Once you disassemble it
it’s all fucked up.
Turns out just
despair held it together.

Blinky the magic cat
laid sweets —
coloured or  plain,

familiar or unknown
like eggs for years,
then one day
Blinky broke:

Victorian earthenware.
Child lurched, or
Blinky’s spirit
moved. One shudder,

one ectoplasmic
ripple and nothing
ever went back.
Ten years

from break to mend.
Even glue only works
where the pieces can
touch each other.

After all this business
three weeks lying in bed
I got up one day
and moved the bed

across the room,
ghost that I am
—just like that—
who can barely move myself.

Now it’s just the phantom
pains. The opposite
of that Japanese
gold repair thing:

kintsugi. Who has gold
anyway? I have to
live with it, darling.
So Blinky

in the kitchen
surveys me in my
solitude, light streaming
through his cracks.

Katy Evans-Bush is a poet, blogger and essayist. Her latest book is Forgive the Language (Penned in the Margins). She lives in Kent where she is a freelance poetry tutor and editor. katyevansbush.com


Black Carr im by Finn Haunch

I shall not want…
Greensleeves shunted through an ice cream truck
in the boroughs, & leaf-gagged noise in
this snug gorge….under the corporated ruins
of Leeds & Bradford, the mayflower is
stage-managed here: spectacular fists
of white foliage opening….opening
over the clay pits. I’ve sat at this crossroads,
smug, where the horse shit hardens under the
cow parsley, & finally once the quad bikers
sod off & leave me in peace, you see
that for whatever reason some bloke
is stood in the thorn bushes….snaps polaroids—
the click & whirr on his pretentious antique
annoys me. & then there is the angelus
of the ice cream man, the tinny resonance
reaches me…hail mary, full of grace…
& soon enough, a polaroid is spat out
from the ejection slot: the pretentious
bloke wags it about, and what forms out
from under his fingernails is a
catherine wheel of thunderflies sprocketed
through the clean air: so ends the account of celluloid.
& what comes after, what is there to say
aside from that I didn’t know him,
that I thought he was prick, that we met
once at a party, maybe twice: what else
is there to say? About a month back,
seeing mates over a pint, I heard
that he died: & that was that: no one knows
what happened…hail mary, full of grace…
& now, up the beads of a broken rosary,
ecstasy comes in on an image of
myself prostrate to the straw god of crossroads:
I pray in my room tonight, & tomorrow
my knees shall be bent on a steel footbridge
& my fat thighs shall be printed with
cross-hatching—& when the beck is churning
backwards, there shall come a moment when
the martyrdom of the catherine wheel rises
& becomes clear over black carr: & before
you turn to look beside you, his tortoiseshell
glasses shall have been laid out on a chevroned
bull-stone, & in the canopy another
click & whirr—the sound of pissing in the bushes.
…surely mercy shall follow

Finn Haunch is a bloke from Leeds. He mostly writes about where he grew up and people have said that his poetry is alright. He has been published by Eggbox.

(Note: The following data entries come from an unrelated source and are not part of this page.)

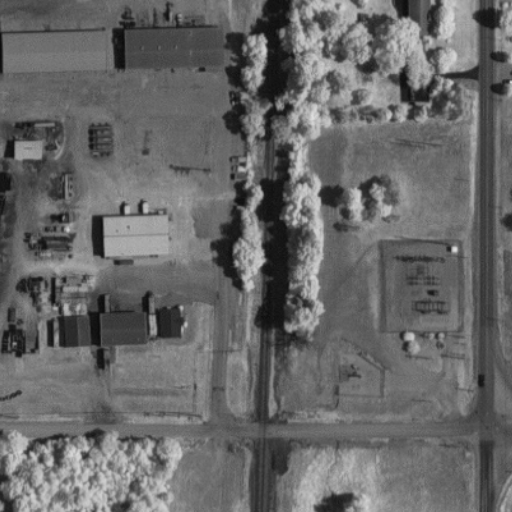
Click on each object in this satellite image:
building: (408, 17)
building: (161, 48)
building: (48, 51)
road: (417, 84)
building: (16, 149)
road: (133, 153)
road: (108, 174)
road: (82, 178)
road: (483, 211)
building: (140, 222)
railway: (262, 256)
road: (166, 272)
building: (160, 323)
building: (67, 329)
building: (109, 329)
road: (2, 365)
road: (72, 373)
road: (498, 424)
road: (242, 428)
road: (484, 468)
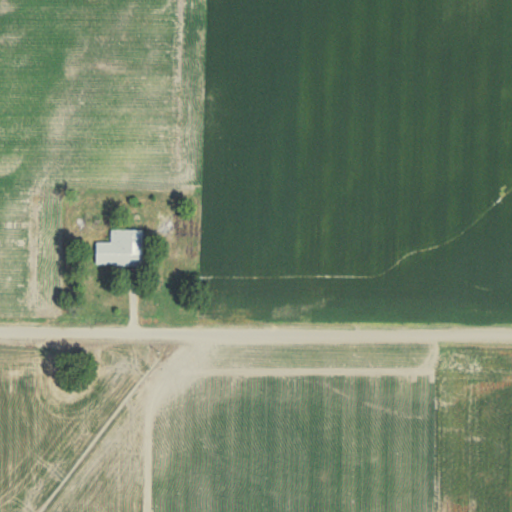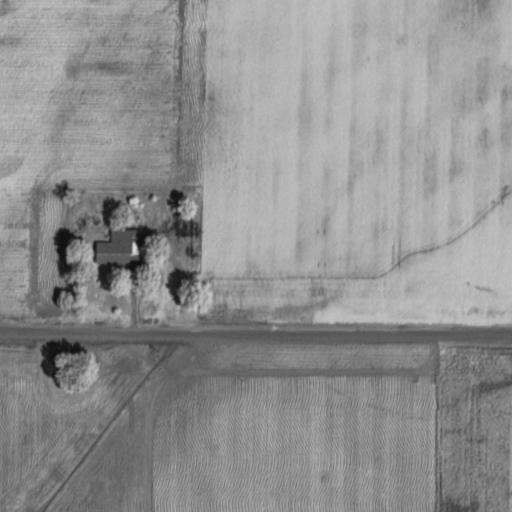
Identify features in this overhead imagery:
road: (255, 334)
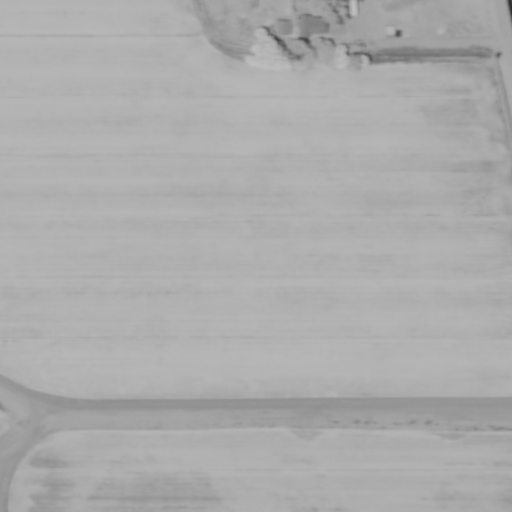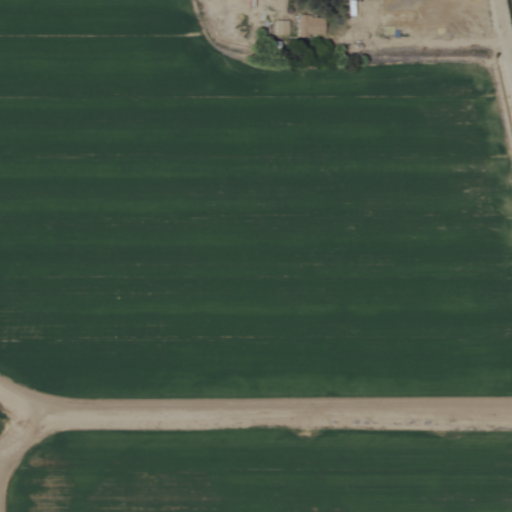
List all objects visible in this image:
building: (309, 26)
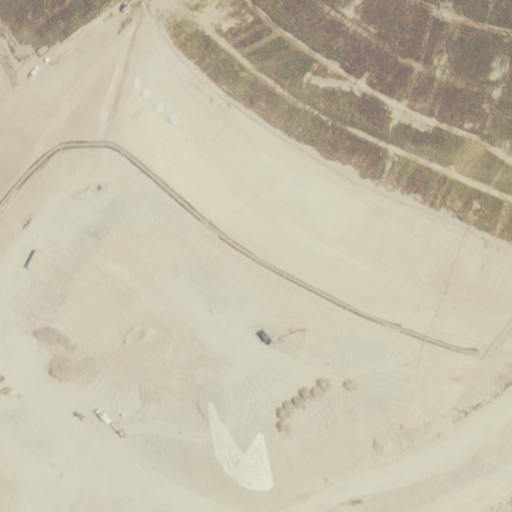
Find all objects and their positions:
road: (355, 61)
road: (378, 138)
landfill: (256, 256)
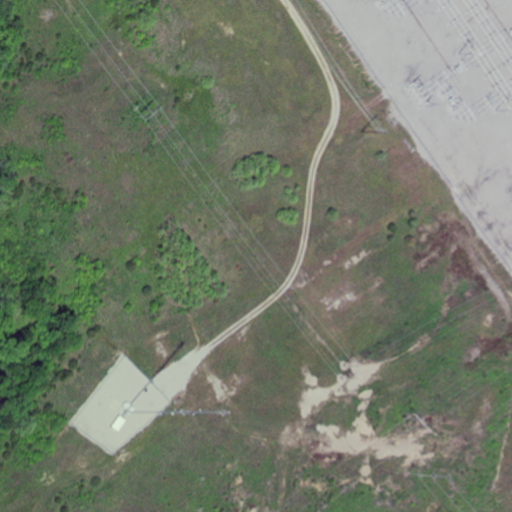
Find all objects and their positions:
power tower: (411, 93)
power substation: (447, 93)
power tower: (140, 109)
power tower: (360, 129)
power tower: (338, 376)
power tower: (401, 421)
power tower: (406, 474)
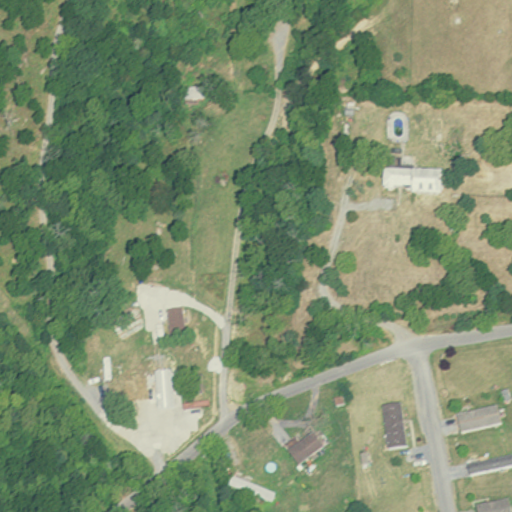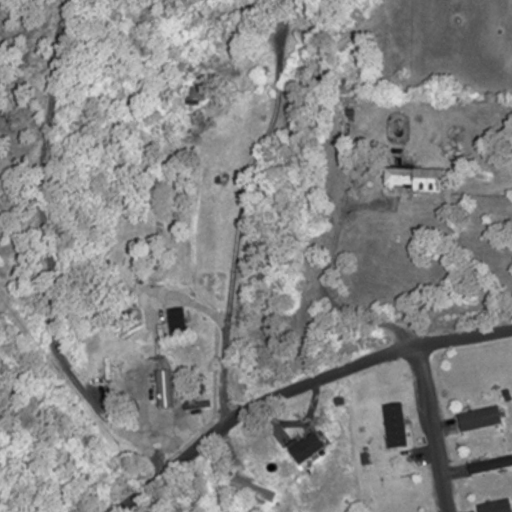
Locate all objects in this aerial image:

Queen Wealhtheow: Cup-Bearer by Laura Varnam

I watch her pacing the patterned floor,
Passing the cup to punch-drunk brawlers,
Side-stepping swords, the too-familiar fumble.
A mead-hall manoeuvre so mechanical
I can tell: she’s done this before.

And tomorrow? Until the footfalls measure out
Another winter, when enough will still be too little,
And the chink of a blade sets frosty tempers stirring,
Spoiling for a fight. That familiar footfall spells shelter.

Left out, sleet-struck, a single sparrow scoffs.
This, here, is what you should fear. The ritual dark.

Laura Varnam is the Lecturer in Old and Middle English Literature at University College, Oxford. Her creative work is inspired by the medieval poetry that she teaches, in particular the Old English epic Beowulf.